**Problem requirements**
In the HTTP/3 setup text, what does a firewall that opens only TCP 443 cause browsers to do?

**Quoted passage**
<<<<

Layering On HTTP/3 (QUIC)
HTTP/3 is newer and, for most Getwebup customers, the practical path is Cloudflare rather than configuring QUIC directly on the origin server (Nginx's QUIC support is still marked experimental in mainline builds, and cPanel/LiteSpeed doesn't expose it as a toggle yet).
- In the Cloudflare dashboard, go to Network.
- Toggle HTTP/3 (with QUIC) to on.
- Make sure your VPS firewall or provider-level firewall allows outbound/inbound UDP 443 — QUIC runs over UDP, and a firewall that only opens TCP 443 will silently force browsers back to HTTP/2 with no error shown anywhere.
Because Cloudflare terminates TLS and speaks HTTP/3 to the visitor, then proxies to your origin over HTTP/1.1 or HTTP/2, your origin server's protocol support barely matters here — this is the fastest win if you're already orange-clouded through Cloudflare.
Fix: Verifying It Actually Worked
After making any of the changes above, re-run the curl check from earlier, or open DevTools → Network, reload with cache disabled, and look at the Protocol column for h2 or h3. Test from an actual mobile connection too — some corporate and hotel networks block UDP outright, which will make HTTP/3 silently fall back to HTTP/2 for those visitors even when your server is configured correctly. That's expected behavior, not a bug on your end.
Prevention
- Renew AutoSSL or Let's Encrypt certificates before they lapse — a gap in SSL coverage takes HTTP/2 down with it, even though the symptom looks like a caching or speed issue.
- Re-check your Apache modules after every EasyApache 4 rebuild or WHM update; profile changes have been known to reset MPM/module selections.

>>>>

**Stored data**
<<<<

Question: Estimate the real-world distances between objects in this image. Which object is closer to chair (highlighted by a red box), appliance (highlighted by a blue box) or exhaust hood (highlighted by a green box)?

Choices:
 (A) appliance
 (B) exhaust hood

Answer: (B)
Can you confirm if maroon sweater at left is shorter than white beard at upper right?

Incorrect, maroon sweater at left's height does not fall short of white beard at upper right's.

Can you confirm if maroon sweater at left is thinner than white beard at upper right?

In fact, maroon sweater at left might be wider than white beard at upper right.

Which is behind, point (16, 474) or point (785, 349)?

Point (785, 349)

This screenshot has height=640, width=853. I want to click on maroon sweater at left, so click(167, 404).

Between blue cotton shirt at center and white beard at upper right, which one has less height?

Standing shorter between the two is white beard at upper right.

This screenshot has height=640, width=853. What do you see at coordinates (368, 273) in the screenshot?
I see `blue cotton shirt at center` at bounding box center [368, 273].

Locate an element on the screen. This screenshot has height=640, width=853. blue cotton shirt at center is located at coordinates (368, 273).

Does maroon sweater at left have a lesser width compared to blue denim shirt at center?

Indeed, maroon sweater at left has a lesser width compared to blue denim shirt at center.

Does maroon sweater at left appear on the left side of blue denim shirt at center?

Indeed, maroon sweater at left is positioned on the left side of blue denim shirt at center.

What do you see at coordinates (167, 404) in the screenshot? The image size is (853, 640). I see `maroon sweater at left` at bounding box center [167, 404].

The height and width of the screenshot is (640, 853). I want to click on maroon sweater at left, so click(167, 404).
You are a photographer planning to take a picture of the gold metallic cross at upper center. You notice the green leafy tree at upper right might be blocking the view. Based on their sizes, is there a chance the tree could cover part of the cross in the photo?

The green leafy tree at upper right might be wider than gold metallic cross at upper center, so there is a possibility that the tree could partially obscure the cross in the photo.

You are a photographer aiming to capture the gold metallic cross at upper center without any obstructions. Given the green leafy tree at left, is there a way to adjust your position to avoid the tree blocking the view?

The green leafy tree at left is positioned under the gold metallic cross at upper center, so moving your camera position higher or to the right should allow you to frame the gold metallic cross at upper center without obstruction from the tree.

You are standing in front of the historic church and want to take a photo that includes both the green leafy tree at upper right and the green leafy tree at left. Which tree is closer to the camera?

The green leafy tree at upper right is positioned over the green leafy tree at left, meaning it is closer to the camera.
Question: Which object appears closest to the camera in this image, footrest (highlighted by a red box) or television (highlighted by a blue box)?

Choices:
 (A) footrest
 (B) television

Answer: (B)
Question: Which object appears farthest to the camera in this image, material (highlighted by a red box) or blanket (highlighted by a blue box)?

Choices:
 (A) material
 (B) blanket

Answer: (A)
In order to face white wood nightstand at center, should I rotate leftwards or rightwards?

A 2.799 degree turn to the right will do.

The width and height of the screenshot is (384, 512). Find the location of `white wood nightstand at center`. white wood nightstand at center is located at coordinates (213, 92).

>>>>

**Result of the exercise**
It silently forces browsers back to HTTP/2, with no error shown anywhere.